Absolutley! I dont think that customer expects a product to last forever or never have issues…. But you have to stand behind your product and correct and fix any wrongs or short sightings on your part as the producer… and I think they do that well… I would do the same with anything I build for someone else as well, im sure most of you pros out there agree…


----------



## NormG (Mar 5, 2010)

Congrats on getting the issue resolved so fast


----------



## ward63 (Dec 12, 2009)

What a dream! If only they were available in Japan.


----------



## mbs (May 8, 2010)

I've had great customer support from them and I was pleasantly surprised that their parts are priced reasonably too.

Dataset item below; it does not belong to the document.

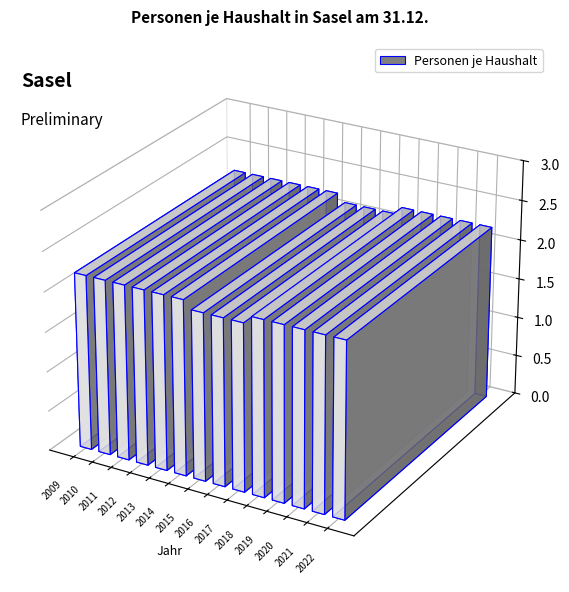

List the labels in order of value, largest first.

2009, 2010, 2011, 2012, 2013, 2014, 2018, 2019, 2020, 2021, 2022, 2015, 2016, 2017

I needed to switch motors from a 3 phase to single phase and the cost of the SS shipped motor was significantly less than the cost of a local motor that I would have to modify. And their engineers were smart enough to design one electronic module to support the 3 ph and the single ph systems.


----------



## hcmthree (Mar 28, 2010)

I too have had great experiences with Sawstop customer support. I have the contractors saw, and on two occasions I have had problems with the control box. The first time was due to a loose wire, which was easily corrected while they directed me by phone. The second time they sent a new control box at no charge, even though my machine is several years out of the standard warranty. The people I have dealt with at Sawstop have been fantastic at all levels.


----------



## mcase (Oct 31, 2009)

SS has the best customer support I have EVER encountered! What a refreshing experience.


----------



## SawStopService (Apr 16, 2009)

@ward63: They ARE available in Japan - SawStop has a dealer:
Fukumoto Co., Ltd.
2-15, 1-Chome, Nishiki, Naka-ku,
NAGOYA 460-0003, JAPAN
TEL : 052-231-6151
FAX : 052-202-1001
E-mail : [email protected]


----------



## ward63 (Dec 12, 2009)

Thank you! Once a web page is up in Japanese, it'll be interesting to see what my boss says about it.


----------